# Estratto del documento:
· · · ·
Ultimo aggiornamento: 15:28

Tacciata da Trump di finanziare la macchina bellica russa attraverso l’acquisto di energia da Mosca, l’India è diventata due giorni fa il primo Paese a essere colpito da dazi addizionali imposti dal presidente americano per la vicinanza commerciale alla Federazione. Dall’avvio del conflitto nel 2022, Mosca ha fornito all’India a prezzi bassissimi il suo greggio; da allora le esportazioni via mare non hanno fatto altro che aumentare fino a che l’India non è diventata, dopo la Cina, la seconda importatrice di oro nero russo.
· · · ·
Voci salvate
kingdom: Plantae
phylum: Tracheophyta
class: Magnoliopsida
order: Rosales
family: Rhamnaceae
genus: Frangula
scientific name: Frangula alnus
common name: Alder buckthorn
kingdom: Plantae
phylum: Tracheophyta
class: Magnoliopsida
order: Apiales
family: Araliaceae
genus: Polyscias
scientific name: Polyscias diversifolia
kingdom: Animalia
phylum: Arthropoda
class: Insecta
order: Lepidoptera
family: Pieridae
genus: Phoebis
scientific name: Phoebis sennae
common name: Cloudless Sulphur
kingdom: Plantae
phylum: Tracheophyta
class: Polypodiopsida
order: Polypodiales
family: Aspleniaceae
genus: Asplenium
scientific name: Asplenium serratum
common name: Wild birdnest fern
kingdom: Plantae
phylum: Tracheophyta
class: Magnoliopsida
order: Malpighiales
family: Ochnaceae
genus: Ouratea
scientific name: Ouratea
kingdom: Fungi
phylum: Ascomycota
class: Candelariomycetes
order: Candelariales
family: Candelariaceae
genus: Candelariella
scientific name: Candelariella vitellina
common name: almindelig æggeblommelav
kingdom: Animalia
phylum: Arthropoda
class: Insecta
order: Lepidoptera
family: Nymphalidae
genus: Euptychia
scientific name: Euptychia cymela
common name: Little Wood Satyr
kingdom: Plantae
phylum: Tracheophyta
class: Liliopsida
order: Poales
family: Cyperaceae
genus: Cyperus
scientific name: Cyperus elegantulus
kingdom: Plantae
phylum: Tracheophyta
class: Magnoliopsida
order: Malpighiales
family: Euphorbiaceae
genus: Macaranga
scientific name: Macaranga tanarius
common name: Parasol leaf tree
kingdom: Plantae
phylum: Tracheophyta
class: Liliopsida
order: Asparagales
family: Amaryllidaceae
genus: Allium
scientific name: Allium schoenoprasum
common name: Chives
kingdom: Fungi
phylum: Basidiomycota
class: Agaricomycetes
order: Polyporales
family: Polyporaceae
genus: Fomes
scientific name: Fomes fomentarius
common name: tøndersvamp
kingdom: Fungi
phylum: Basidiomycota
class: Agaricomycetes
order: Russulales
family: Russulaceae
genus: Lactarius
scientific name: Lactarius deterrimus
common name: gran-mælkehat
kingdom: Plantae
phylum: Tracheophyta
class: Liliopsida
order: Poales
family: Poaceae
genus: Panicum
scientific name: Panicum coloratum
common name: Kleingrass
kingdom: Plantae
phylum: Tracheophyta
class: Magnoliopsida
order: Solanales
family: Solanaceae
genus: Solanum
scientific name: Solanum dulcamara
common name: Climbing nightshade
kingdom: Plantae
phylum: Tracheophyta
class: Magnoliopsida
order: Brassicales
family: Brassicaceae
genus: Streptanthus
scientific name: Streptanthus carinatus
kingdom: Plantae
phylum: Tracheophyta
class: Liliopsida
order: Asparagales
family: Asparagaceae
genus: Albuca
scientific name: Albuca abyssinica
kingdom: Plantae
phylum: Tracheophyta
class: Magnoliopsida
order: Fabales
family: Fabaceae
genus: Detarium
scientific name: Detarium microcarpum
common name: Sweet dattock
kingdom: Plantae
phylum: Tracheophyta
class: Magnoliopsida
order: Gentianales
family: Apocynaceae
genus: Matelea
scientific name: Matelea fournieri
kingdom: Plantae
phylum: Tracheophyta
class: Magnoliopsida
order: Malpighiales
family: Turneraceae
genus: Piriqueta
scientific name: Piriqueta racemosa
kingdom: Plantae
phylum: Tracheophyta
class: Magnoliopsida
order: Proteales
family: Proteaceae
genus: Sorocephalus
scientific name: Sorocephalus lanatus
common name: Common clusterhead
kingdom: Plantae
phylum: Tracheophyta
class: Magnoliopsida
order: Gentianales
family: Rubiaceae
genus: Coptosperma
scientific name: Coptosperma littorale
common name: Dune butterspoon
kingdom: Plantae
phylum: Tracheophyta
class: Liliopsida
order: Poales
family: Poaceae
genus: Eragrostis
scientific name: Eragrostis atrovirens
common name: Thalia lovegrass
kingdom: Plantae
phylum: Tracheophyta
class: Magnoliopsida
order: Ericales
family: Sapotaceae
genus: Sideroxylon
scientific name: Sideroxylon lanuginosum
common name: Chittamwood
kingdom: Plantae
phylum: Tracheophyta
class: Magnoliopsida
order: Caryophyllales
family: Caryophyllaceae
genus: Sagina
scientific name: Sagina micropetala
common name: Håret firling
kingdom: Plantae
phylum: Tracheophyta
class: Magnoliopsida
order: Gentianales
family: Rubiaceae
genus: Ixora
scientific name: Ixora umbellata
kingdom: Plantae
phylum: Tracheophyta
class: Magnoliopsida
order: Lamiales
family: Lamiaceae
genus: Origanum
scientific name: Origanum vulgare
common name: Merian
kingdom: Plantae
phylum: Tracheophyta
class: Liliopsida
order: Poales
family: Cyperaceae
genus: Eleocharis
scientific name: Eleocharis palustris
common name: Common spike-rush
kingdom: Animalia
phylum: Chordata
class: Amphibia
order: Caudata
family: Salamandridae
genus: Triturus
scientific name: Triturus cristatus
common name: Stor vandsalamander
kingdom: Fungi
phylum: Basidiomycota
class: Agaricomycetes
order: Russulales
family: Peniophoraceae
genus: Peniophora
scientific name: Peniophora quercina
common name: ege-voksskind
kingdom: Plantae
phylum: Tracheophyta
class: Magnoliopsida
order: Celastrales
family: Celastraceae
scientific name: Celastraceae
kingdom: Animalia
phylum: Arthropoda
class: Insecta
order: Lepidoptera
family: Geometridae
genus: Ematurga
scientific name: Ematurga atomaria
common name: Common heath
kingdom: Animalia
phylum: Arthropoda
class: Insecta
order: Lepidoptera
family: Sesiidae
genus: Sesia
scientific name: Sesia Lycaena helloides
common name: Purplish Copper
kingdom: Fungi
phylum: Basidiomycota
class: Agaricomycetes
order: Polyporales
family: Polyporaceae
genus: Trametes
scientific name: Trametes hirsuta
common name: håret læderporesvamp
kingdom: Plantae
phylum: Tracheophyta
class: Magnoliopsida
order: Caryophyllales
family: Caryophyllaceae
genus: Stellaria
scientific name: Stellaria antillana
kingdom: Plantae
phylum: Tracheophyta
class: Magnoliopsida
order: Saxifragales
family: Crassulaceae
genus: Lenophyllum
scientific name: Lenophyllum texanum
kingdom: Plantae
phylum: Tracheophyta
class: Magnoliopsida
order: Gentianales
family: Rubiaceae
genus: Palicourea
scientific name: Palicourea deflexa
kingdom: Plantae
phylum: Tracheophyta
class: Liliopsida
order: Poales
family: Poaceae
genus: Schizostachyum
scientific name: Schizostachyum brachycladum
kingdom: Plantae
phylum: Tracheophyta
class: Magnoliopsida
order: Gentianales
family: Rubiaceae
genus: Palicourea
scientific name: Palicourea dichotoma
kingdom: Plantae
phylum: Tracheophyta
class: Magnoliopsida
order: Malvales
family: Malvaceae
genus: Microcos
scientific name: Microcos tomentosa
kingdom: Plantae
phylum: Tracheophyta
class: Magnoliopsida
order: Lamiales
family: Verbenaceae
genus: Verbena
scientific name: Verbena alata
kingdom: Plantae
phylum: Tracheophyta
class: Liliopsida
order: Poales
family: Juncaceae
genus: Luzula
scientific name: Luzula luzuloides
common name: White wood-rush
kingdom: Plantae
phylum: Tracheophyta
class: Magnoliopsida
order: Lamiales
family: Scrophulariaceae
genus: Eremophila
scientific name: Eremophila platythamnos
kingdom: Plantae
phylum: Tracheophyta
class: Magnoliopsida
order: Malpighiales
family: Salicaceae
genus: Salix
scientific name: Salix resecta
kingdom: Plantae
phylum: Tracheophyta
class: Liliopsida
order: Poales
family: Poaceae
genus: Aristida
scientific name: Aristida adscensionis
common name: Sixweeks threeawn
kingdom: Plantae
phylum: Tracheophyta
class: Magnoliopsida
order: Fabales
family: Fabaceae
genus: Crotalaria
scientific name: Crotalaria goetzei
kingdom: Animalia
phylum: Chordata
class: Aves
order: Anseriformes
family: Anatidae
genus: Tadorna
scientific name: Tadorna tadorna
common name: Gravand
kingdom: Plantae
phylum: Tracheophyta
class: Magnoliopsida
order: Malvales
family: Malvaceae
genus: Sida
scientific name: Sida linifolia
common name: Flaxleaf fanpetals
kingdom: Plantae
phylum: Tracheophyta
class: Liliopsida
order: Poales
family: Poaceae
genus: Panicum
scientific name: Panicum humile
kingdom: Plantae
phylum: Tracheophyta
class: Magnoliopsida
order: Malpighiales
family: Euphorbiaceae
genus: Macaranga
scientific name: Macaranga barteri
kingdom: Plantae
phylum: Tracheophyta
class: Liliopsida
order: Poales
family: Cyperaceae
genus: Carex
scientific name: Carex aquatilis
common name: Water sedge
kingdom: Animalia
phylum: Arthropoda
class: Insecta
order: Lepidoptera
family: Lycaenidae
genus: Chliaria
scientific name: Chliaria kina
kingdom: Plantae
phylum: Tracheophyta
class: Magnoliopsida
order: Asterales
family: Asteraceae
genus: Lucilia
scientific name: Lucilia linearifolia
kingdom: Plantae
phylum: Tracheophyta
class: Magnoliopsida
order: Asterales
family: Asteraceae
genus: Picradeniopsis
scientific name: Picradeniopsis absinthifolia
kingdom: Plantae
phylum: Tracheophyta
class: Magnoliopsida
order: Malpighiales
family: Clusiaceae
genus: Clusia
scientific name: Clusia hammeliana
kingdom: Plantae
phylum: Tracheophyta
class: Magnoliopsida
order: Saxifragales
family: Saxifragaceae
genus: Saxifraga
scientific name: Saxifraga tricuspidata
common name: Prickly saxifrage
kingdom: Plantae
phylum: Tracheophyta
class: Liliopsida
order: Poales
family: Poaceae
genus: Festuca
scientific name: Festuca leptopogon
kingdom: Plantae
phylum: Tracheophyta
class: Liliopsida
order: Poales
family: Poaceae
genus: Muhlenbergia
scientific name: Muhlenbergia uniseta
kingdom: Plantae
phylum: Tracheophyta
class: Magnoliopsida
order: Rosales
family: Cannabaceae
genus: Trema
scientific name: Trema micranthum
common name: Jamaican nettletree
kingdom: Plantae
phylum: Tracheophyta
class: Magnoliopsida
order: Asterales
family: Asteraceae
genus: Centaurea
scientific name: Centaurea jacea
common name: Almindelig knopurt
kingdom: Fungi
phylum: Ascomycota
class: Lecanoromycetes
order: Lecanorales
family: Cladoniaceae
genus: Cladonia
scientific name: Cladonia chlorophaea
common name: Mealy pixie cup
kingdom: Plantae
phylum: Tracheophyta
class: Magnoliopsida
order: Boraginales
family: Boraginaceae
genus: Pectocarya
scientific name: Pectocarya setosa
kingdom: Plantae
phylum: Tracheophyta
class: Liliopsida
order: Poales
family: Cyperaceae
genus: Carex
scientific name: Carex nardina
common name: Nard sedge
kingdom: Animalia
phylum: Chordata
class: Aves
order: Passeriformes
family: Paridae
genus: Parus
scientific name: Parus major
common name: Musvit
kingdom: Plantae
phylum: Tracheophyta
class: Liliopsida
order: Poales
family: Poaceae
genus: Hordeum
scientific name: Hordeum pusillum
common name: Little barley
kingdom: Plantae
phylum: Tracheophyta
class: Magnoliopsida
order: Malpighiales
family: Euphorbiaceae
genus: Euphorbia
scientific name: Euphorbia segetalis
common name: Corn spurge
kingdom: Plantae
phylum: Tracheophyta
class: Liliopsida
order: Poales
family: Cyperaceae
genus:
· · · ·
# Compiti da svolgere:
**1.** Trascrivi fedelmente il brano sull'India e i dazi americani, cominciando da "Tacciata da Trump" e terminando con "oro nero russo.".
**2.** Prosegui il brano sui dazi americani all'India e sul petrolio russo, riprendendo dopo la sua ultima frase.
Il materiale non è necessario.

# Risultati in ordine:
**1.**
Tacciata da Trump di finanziare la macchina bellica russa attraverso l’acquisto di energia da Mosca, l’India è diventata due giorni fa il primo Paese a essere colpito da dazi addizionali imposti dal presidente americano per la vicinanza commerciale alla Federazione. Dall’avvio del conflitto nel 2022, Mosca ha fornito all’India a prezzi bassissimi il suo greggio; da allora le esportazioni via mare non hanno fatto altro che aumentare fino a che l’India non è diventata, dopo la Cina, la seconda importatrice di oro nero russo.

**2.**
Ma non è tutta colpa di Mosca. Ancor prima delle transazioni energetiche, tra americani e indiani i rapporti si erano incrinati per la deriva dei colloqui commerciali tra la squadra di New Delhi e quella di Washington che, come richiesto da Trump, aveva il compito di colmare un deficit commerciale di 44 miliardi. Arenati i negoziati, con le sue solite lettere maiuscole sui social a mimare pugni sbattuti sul tavolo, il presidente americano ha annunciato che l’India sarebbe stata colpita da ulteriori dazi al 25% – rispetto a quelli già annunciati per tutti dello stesso calibro. Ora, se Mosca non scenderà a patti con Washington per i negoziati, le sanzioni secondarie Usa contro le sue partner commerciali potrebbero far lievitare le aliquote al 100%.